§ **TEXT PROVIDED**:

[Start of section]

One Cosmos collet will hold ring sizes from 3.5 to 13. In other words, many different sized collets are not needed with it. I’ve been making the collets from both plastic and brass. I like the brass ones better. They are the same price or both for $25 additional.

There is also a simple add-on spin option for the Cosmos™ ring holder. The add-on is $33.50

The video and photos are of the holder in the 12lb PalmControl Vise. PalmControl Engraving Vise The Cosmos holder comes with pins to fit my vises (, however I’ve made adapter pins so it can be used in other vises as well. The adapter pin are about mid way down on the vise accessories page: Vise Holding Accessory kit

Fantastic group of photographs, the video really shows just how easy the rotating vise can turn. Just a wonderful mechanism!

Steve … I want to order one, but have an old Victor vise with 1/4" pins … sent you email from your website but all that appeared to be in the body of the email was an IP address … mine I guess. Can you supply adapter pins for the Victor 1/4" pin holes?

[End of section]

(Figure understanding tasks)
[Start of section]

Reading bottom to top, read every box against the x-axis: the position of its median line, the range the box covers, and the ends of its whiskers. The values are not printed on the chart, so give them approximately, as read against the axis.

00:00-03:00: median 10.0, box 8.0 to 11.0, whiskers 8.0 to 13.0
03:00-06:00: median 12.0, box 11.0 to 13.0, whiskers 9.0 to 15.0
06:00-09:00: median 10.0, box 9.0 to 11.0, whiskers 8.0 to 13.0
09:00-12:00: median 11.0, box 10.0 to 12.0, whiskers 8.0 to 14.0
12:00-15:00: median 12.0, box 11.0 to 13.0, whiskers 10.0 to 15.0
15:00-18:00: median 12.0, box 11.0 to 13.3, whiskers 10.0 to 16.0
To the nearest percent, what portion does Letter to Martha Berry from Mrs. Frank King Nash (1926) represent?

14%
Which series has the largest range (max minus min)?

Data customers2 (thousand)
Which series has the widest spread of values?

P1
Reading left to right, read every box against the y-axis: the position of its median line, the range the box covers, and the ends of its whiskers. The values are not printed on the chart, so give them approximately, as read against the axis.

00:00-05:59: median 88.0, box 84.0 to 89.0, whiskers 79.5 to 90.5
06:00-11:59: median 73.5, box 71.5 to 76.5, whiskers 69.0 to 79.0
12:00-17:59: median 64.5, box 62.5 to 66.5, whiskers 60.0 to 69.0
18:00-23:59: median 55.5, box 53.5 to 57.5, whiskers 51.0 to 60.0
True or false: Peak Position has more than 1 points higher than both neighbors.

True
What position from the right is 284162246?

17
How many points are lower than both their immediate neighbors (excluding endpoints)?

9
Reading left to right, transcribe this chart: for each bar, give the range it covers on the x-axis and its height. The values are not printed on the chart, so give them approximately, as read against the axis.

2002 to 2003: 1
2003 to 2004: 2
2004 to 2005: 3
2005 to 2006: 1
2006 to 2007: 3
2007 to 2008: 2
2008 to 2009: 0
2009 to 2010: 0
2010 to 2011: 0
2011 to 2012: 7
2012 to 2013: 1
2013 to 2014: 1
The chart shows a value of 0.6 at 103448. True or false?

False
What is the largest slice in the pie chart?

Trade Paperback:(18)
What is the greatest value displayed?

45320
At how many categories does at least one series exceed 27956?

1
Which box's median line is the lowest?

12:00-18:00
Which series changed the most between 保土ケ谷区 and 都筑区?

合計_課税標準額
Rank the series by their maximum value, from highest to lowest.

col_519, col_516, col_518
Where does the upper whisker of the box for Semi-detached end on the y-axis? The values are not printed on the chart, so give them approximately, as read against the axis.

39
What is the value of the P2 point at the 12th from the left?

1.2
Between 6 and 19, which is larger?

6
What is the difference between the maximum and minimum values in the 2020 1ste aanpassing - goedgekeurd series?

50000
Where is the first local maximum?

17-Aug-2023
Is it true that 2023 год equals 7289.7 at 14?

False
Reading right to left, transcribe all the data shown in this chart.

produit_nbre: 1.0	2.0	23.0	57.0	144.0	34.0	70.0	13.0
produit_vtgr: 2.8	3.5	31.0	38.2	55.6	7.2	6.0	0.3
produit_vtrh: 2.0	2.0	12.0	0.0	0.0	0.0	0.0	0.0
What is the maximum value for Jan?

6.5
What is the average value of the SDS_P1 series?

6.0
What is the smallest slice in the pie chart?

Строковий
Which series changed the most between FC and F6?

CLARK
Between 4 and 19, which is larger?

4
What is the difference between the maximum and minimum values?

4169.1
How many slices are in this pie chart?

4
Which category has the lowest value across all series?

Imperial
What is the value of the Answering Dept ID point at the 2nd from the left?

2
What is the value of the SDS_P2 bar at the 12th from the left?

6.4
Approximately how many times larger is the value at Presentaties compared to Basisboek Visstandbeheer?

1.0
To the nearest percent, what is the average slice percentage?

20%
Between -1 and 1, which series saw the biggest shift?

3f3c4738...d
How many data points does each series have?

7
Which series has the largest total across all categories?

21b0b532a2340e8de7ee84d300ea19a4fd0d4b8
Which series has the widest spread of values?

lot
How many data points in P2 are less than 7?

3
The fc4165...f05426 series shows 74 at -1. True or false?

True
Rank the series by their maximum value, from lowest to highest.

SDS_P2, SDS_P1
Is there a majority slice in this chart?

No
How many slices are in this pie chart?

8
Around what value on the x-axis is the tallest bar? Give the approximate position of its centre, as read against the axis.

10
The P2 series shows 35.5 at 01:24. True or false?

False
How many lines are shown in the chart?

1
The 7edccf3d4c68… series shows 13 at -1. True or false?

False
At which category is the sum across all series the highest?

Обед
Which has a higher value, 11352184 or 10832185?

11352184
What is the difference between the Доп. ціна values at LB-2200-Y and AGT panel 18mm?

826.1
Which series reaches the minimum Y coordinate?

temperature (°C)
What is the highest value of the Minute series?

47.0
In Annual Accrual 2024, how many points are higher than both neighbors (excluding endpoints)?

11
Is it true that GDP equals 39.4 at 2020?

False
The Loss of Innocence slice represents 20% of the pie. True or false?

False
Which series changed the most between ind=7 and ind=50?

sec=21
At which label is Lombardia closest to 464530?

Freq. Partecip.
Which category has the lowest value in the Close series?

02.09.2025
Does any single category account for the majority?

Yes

[End of section]

§ **EXERCISE BRIEF**: Repeat the passage from the Cosmos ring holder text above, starting with "One Cosmos collet" and going on through "for $25 additional.".

§ **RESULT**:
One Cosmos collet will hold ring sizes from 3.5 to 13. In other words, many different sized collets are not needed with it. I’ve been making the collets from both plastic and brass. I like the brass ones better. They are the same price or both for $25 additional.